Furniture finished with fire. The beauty and character of burned wood is now captured in a long lasting material, creating the strange sensation of sitting on burnt furniture.
Dutch designer Maarten Baas (19/02/1978) was born in Arnsberg, Germany and moved to The Netherlands in 1979 where he grew up. Upon graduating from high school in 1995 he began his studies at the prestigious Design Academy Eindhoven. Baas designed the candleholder Knuckle, which was taken into production by Pols’ Potten, while he was still studying. In 2000 he studied for several months at the Politecnico di Milano, in Milan.

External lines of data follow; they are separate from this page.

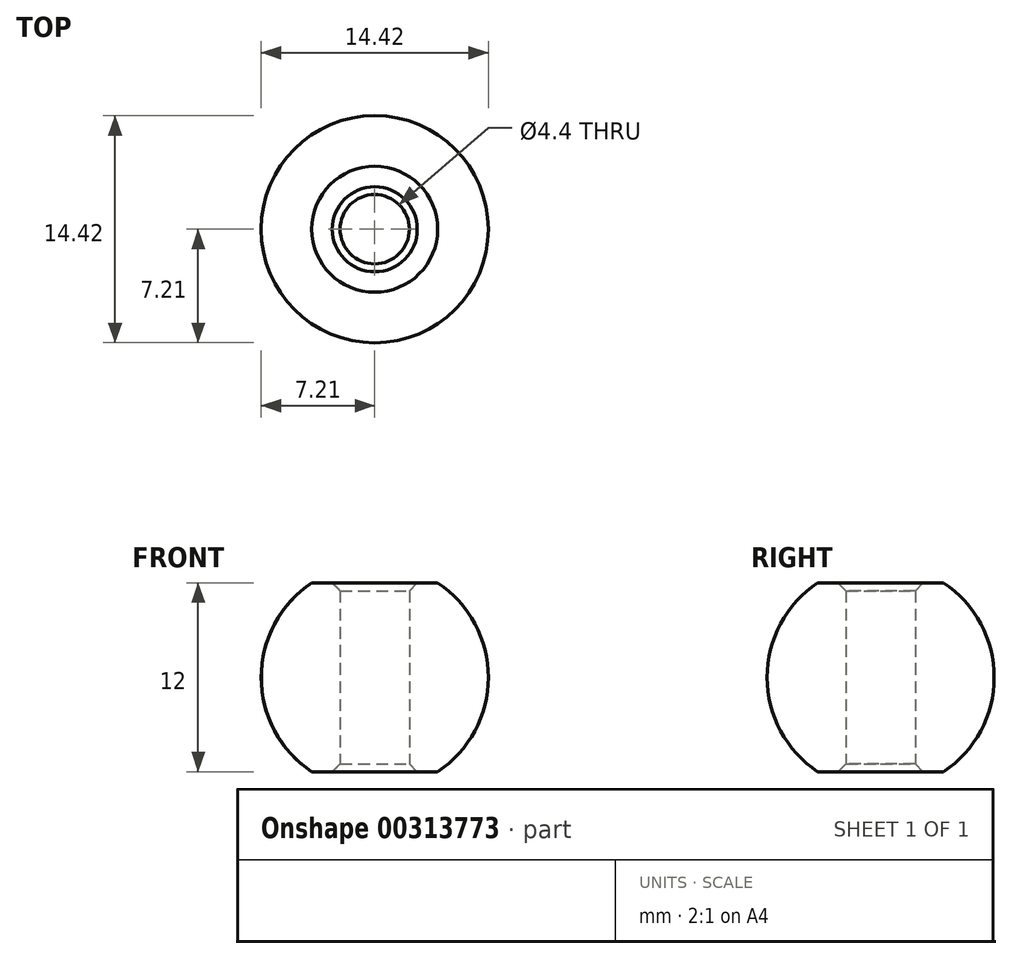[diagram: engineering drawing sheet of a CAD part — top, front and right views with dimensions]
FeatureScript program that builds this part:
annotation { "Feature Type Name" : "Feature", "Feature Type Description" : "" }
export const myFeature = defineFeature(function(context is Context, id is Id, definition is map)
    precondition{}
    {
        {
            var Q0;
            Q0=qCreatedBy(makeId("Front.planeOp"),FACE);
            var sketch = newSketch(context, id + "F0", { "sketchPlane" : qUnion([Q0])});
            skLineSegment(sketch, "E0", {"start": v(0, 0) * mm, "end": v(0, 12) * mm, "construction": true});
            skLineSegment(sketch, "E1", {"start": v(2.2, 0) * mm, "end": v(2.2, 12) * mm});
            skLineSegment(sketch, "E2", {"start": v(2.2, 12) * mm, "end": v(4, 12) * mm});
            skLineSegment(sketch, "E3", {"start": v(2.2, 0) * mm, "end": v(4, 0) * mm});
            skLineSegment(sketch, "E4", {"start": v(4, 12) * mm, "end": v(4, 0) * mm, "construction": true});
            skArc(sketch, "E5", {"start": v(4, 0) * mm, "mid": v(7.21, 6) * mm, "end": v(4, 12) * mm});
            skSolve(sketch);
        }
        {
            var Q0;
            Q0 = qSketchRegion(id + "F0", true);
            var Q1;
            Q1=sQuery(id+"F0.wireOp",EDGE,"E0");
            revolve(context, id + "F1", {"entities" : qUnion([Q0]), "axis" : qUnion([Q1]), "revolveType" : RevolveType.FULL});
        }
        {
            var Q0;
            Q0=makeQuery(id+"F1.opRevolve","SWEPT_EDGE",EDGE,{"disambiguationData":[OSD([sQuery(id+"F0.wireOp",EDGE,"E1"),sQuery(id+"F0.wireOp",EDGE,"E2")])]});
            var Q1;
            Q1=makeQuery(id+"F1.opRevolve","SWEPT_EDGE",EDGE,{"disambiguationData":[OSD([sQuery(id+"F0.wireOp",EDGE,"E1"),sQuery(id+"F0.wireOp",EDGE,"E3")])]});
            chamfer(context, id + "F2", {"entities" : qUnion([Q0, Q1]), "width" : 0.5 * mm, "tangentPropagation" : true});
        }
    });
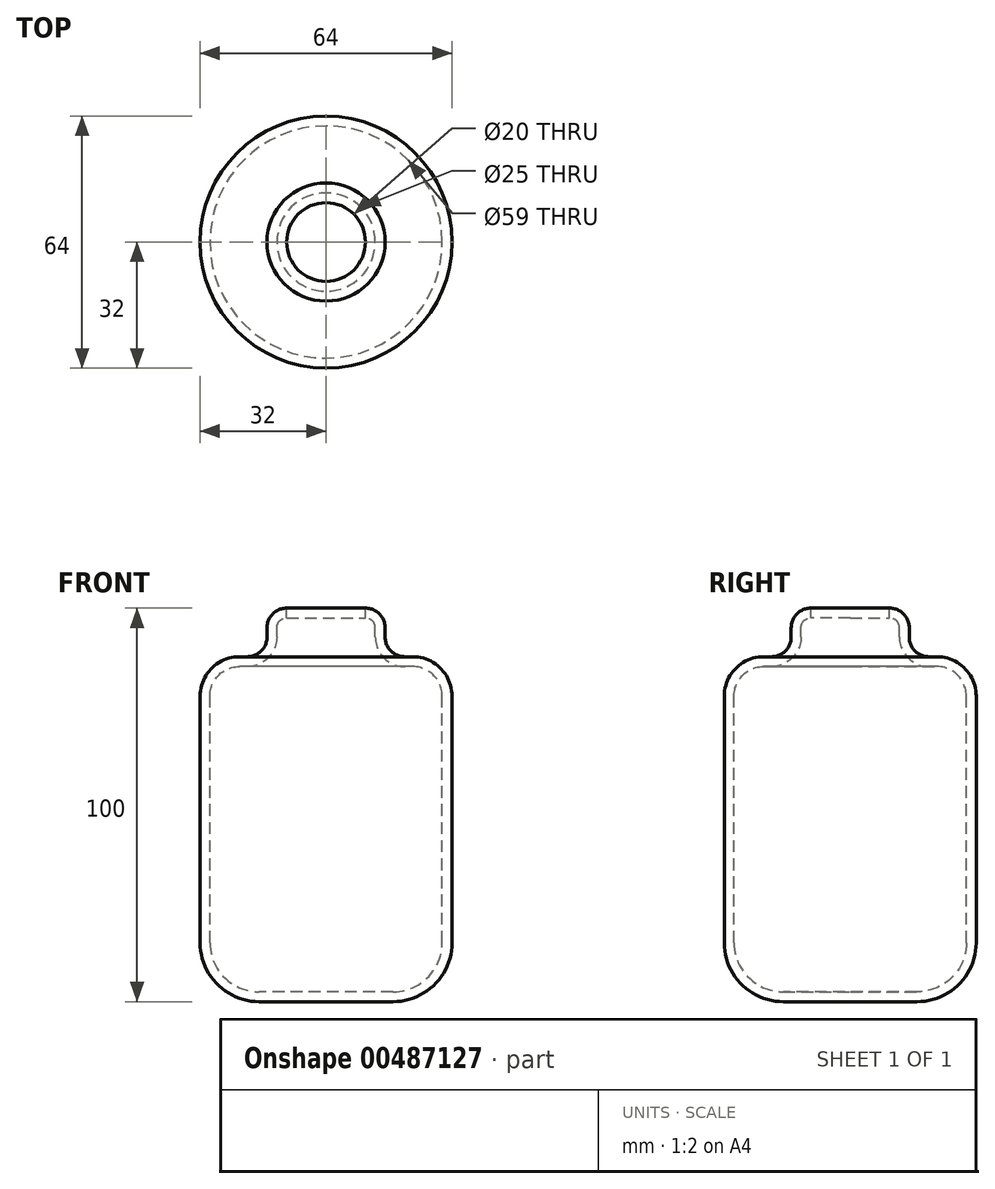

In June 2002 he graduated from the Design Academy Eindhoven with two concepts. One of them being the now famous and generally known Smoke series, for which Baas charred furniture and treated the torched skeletons with a coating, turning them into useable pieces of furniture again.
Three of these Smoke pieces became part of the collection of Marcel Wanders’ international design label Moooi, who launched them during the Salone del Mobile in 2003, where they were welcomed with applause. This sensation was followed by a solo-show at Moss gallery in New York, one year later, where the Smoke series were expanded by design classics from the 20th century, including pieces by Rietveld, Eames, Gaudi and Sottsass. Soon the Smoke collection was considered by museums, critics, collectors and the design public as an iconic collection of modern design and Smoke has been taken into several permanent collections of influential museums around the world (a.o Victoria & Albert Museum, Groninger Museum, Montreal Museum of Fine Arts).
In 2005 Baas began collaborating with Bas den Herder, who is now responsible for the production and development of almost all of Maarten Baas’s designs. The founding of Studio Baas & den Herder made it possible to further work out Maarten’s unique, handmade pieces and to produce them on a larger scale. This new collaboration also allows Baas to take on even more ambitious projects for hotels, restaurants, galleries, museums and private commissioners from all over the world.